The primary challenge of climbing Zemu Gap from the south has always been its remote and complicated approach. Many have failed to reach even the foot of this col. To add to that its apparently impregnable defenses took Zemu Gap to a next level of exploratory climbing. In 1925, Greek photographer N.A. Tombazi is said to have made its first ascent from south; but he did not take any photographs! To me and my long time expedition partner Thendup Sherpa; all the above factors seemed highly intriguing and certainly worth investigating.
From the south summit of Kangchenjunga (8476 m) a high ridge extends east separating the Zemu glacier valley on the north from Tongshyong and Talung glaciers to the south. On this ridge, between Zemu peak (7730 m), Unnamed peak (7038 m) and Simvu Twins (6812 m & 6811 m) there is a sudden drop in altitude to form a col. At 5861 m this col is popularly known as the Zemu Gap2. To its north is Zemu glacier and to its south Tongshyong glacier. Its coordinates are 27°40’9”N 88°12’53”E. From Zemu Gap a small, steep glacier flows down to Tongshyong as a tributary glacier. To climb Zemu Gap from Tongshyong, one would have to first negotiate two icefalls on this tributary glacier and then find a route on the head wall. But before the climbing problem comes the approach issue. Approaching Zemu Gap from north is straightforward.
Talung (7349 m) and its south ridge leading to Kabru North. (Anindya Mukherjee)
From south, one has to cross Guicha la from the Prek chu valley, across Talung glacier, climb onto Tongshyong glacier by Tilman’s ‘snow col’ and then arrive at the foot of the tributary glacier. Another way of reaching Tongshyong could be to reach its snout (either from Guicha la-Talung route or through the Rukel-Rongyoung gorge route) and then traverse towards its head to reach the base of the tributary glacier from Zemu Gap. In 1975, an Indian team (A.J.S. Grewal) found the first option exhausting. They did reach Tongshyong and the base of Zemu Gap’s glacier though. In 2008 and 2010 respectively, a British team and another Indian team failed even to reach Tongshyong by the first option. I somehow preferred the second alternative. Since I had survived the ‘trackless vale of tears’ (Tilman, When Men and Mountains Meet), the Rukel-Rongyoung gorge route in March 2011; I had planned for a direct approach to Tongshyong from Mangan via the gorge route.

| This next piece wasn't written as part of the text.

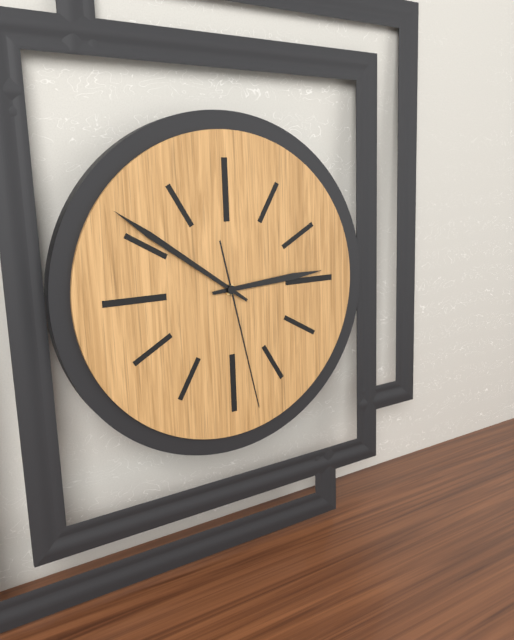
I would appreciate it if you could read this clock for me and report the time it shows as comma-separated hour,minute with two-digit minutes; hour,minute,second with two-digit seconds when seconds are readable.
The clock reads 2,51,28
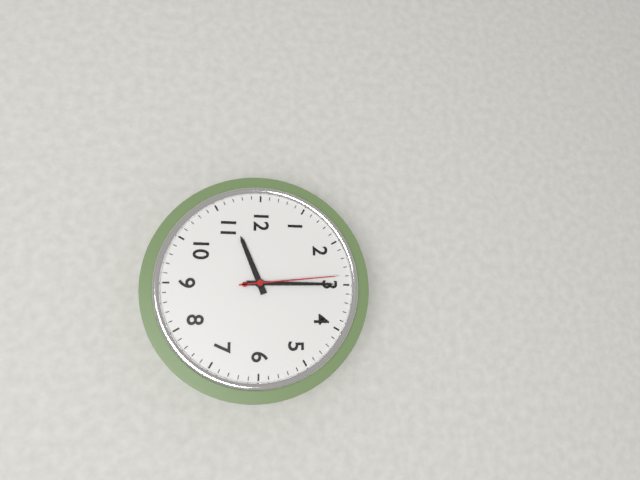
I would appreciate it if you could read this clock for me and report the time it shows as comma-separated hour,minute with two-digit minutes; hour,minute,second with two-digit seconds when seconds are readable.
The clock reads 11,15,14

Though Sikkim is reasonably accessible, only some half-dozen of its countless lofty peaks have been conquered, and many of its fascinating valleys and uplands have scarcely been trodden by Europeans. There is therefore plenty of scope for explorers and naturalists as well as for climbers. … Nevertheless he is a bold man who, reading of these determined assaults, sometimes successful, sometimes splendid failures, will pronounce the summit of any peak in the Sikkim Himalaya to be definitely inaccessible.
Base camp with Pandim in the background. (Anindya Mukherjee)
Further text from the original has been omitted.